▸ **Required action**
Reproduce the records below exactly as they appear, omitting any pictures they contain.

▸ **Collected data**
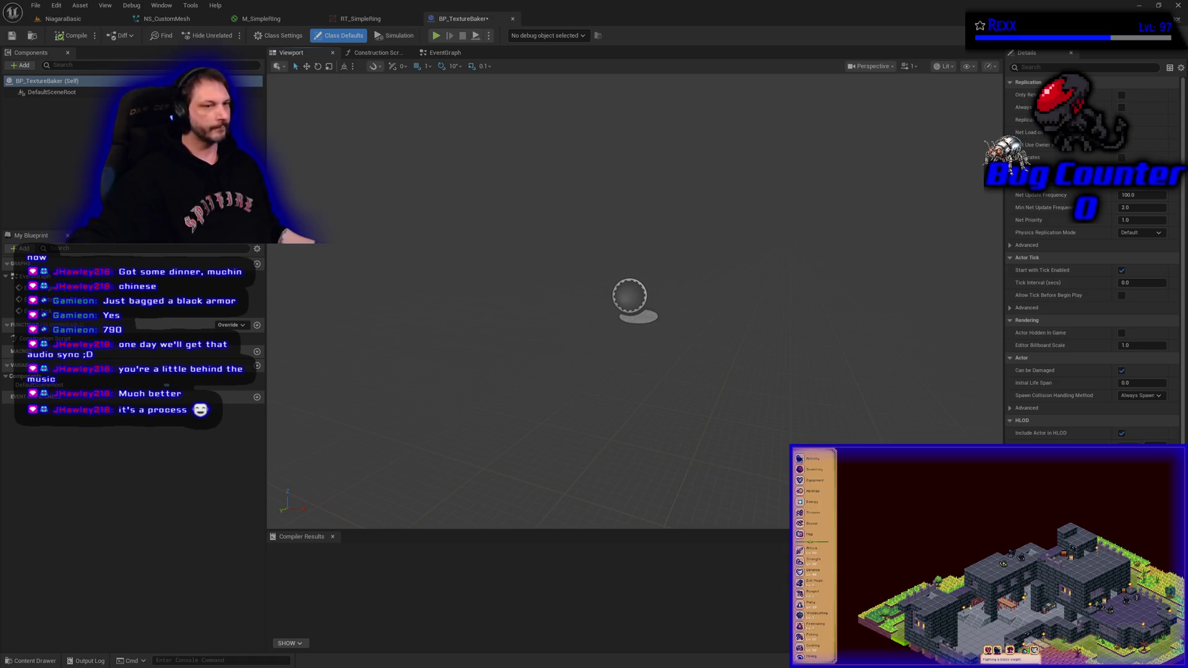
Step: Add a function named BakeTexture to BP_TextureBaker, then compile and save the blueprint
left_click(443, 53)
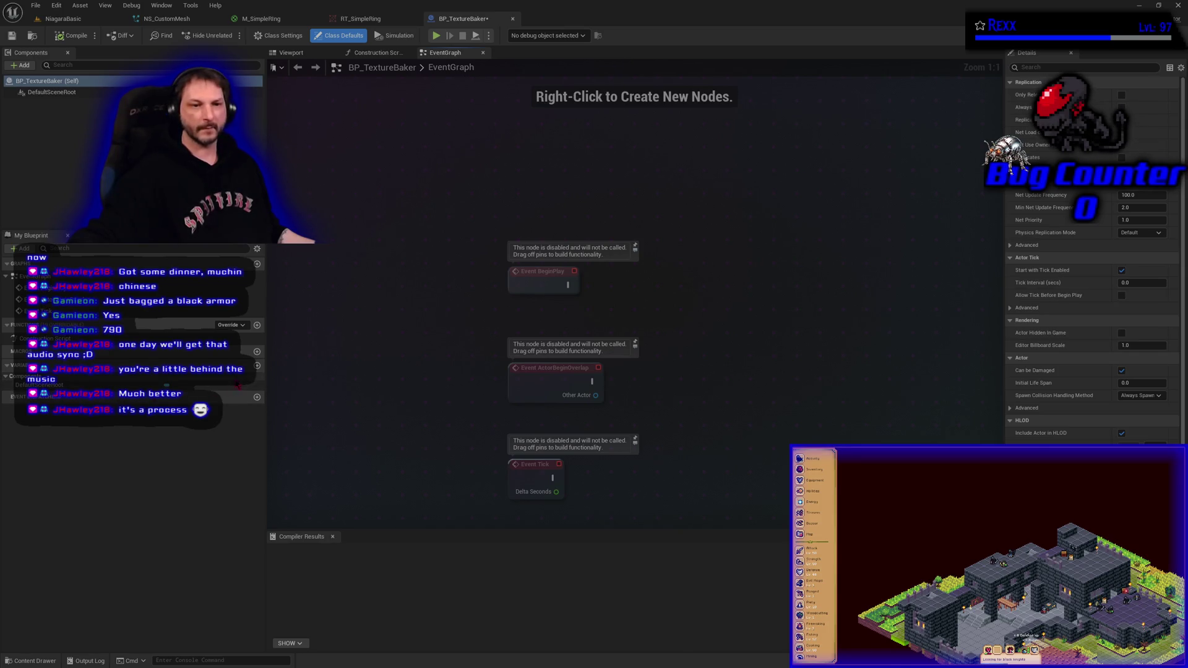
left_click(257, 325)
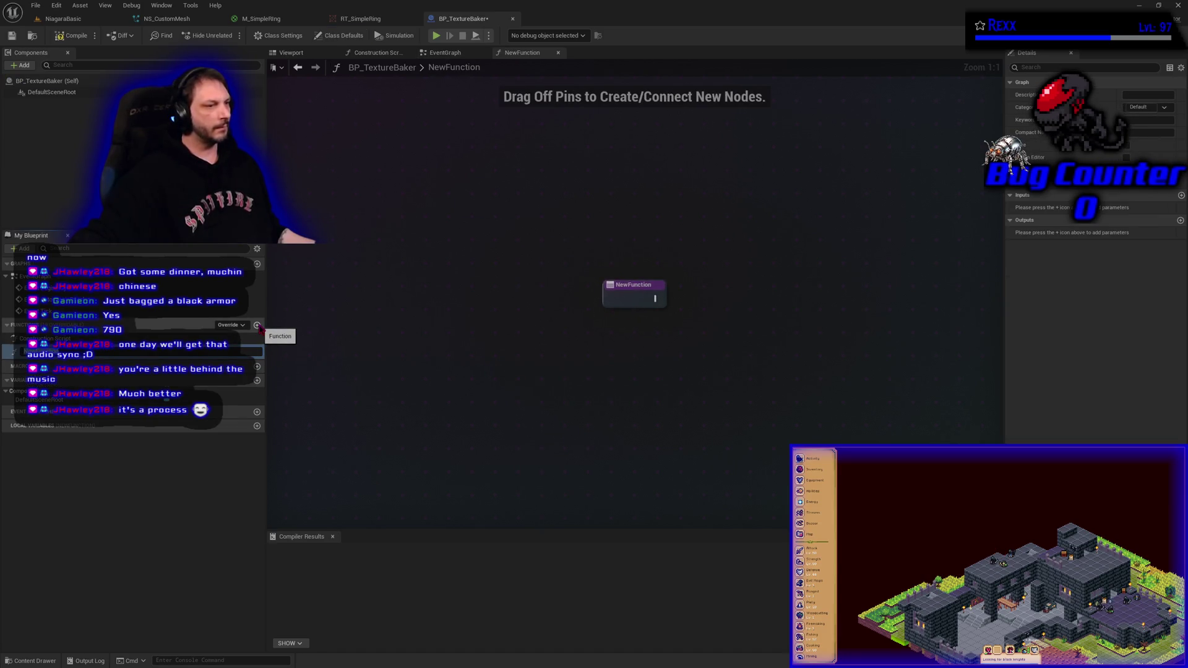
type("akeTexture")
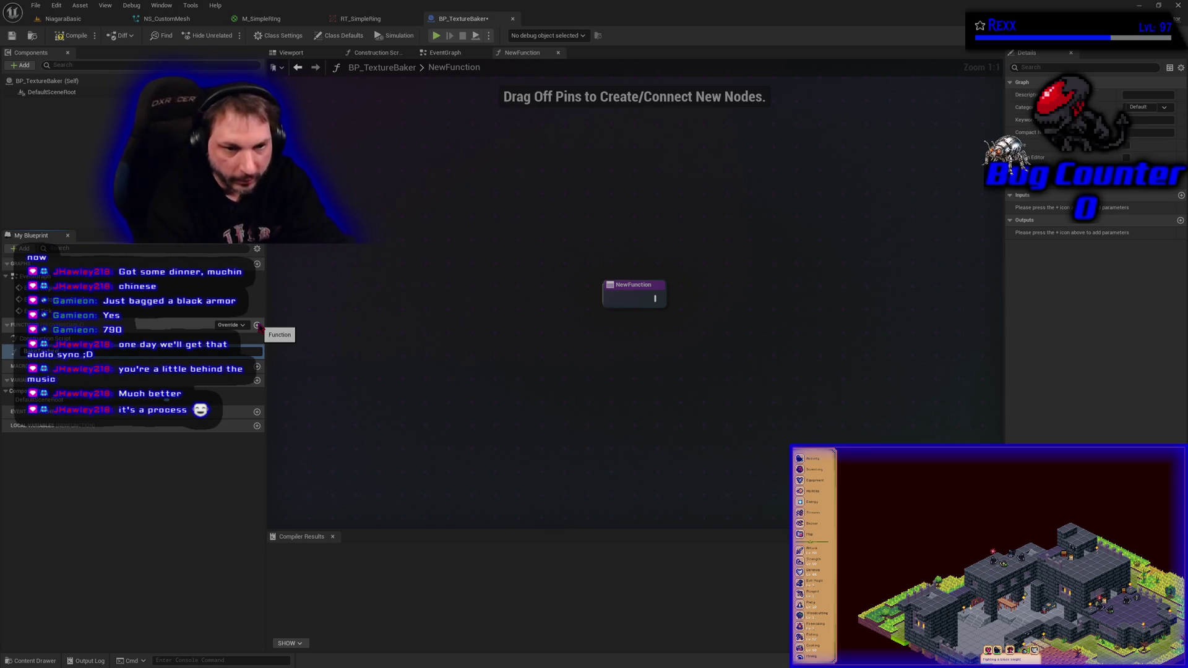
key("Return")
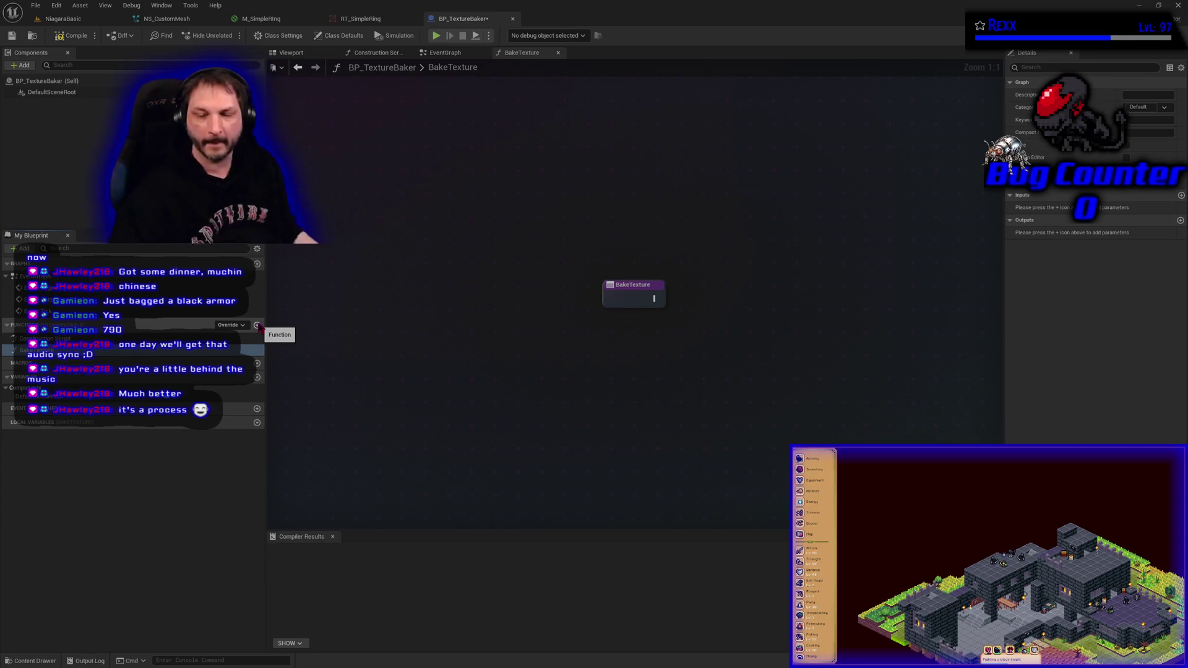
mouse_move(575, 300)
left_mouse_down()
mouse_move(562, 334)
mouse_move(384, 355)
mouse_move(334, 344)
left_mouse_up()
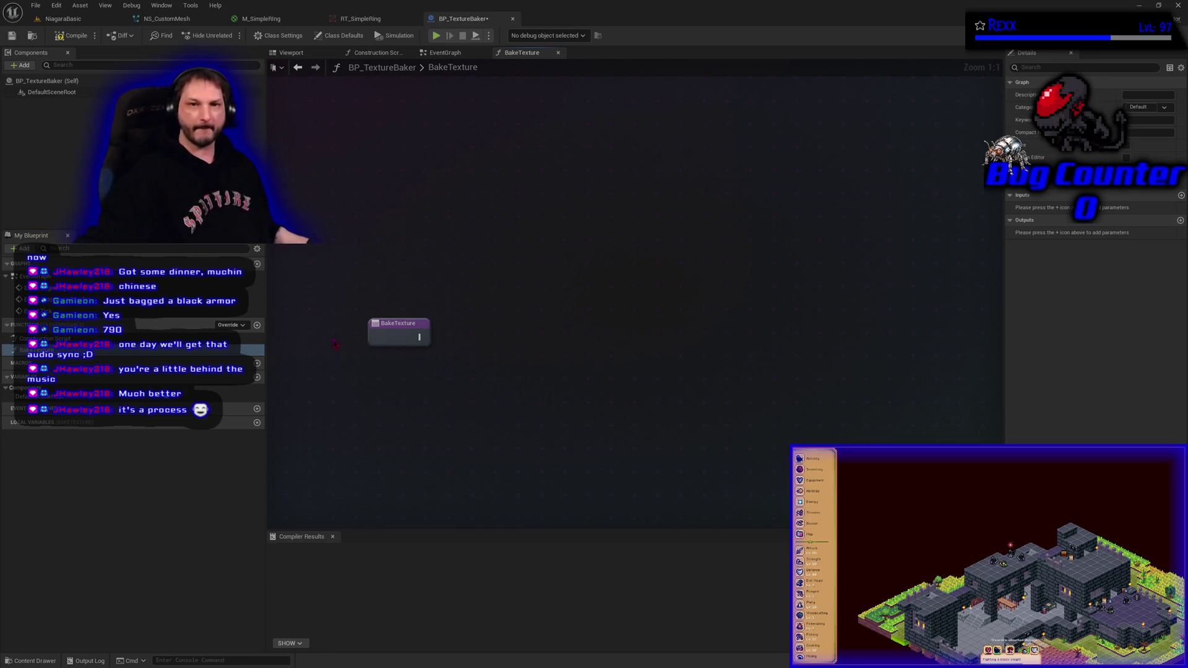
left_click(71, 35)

▸ **Answer below**
Step: Add a function named BakeTexture to BP_TextureBaker, then compile and save the blueprint
left_click(443, 53)
left_click(257, 325)
type("akeTexture")
key("Return")
mouse_move(575, 300)
left_mouse_down()
mouse_move(562, 334)
mouse_move(384, 355)
mouse_move(334, 344)
left_mouse_up()
left_click(71, 35)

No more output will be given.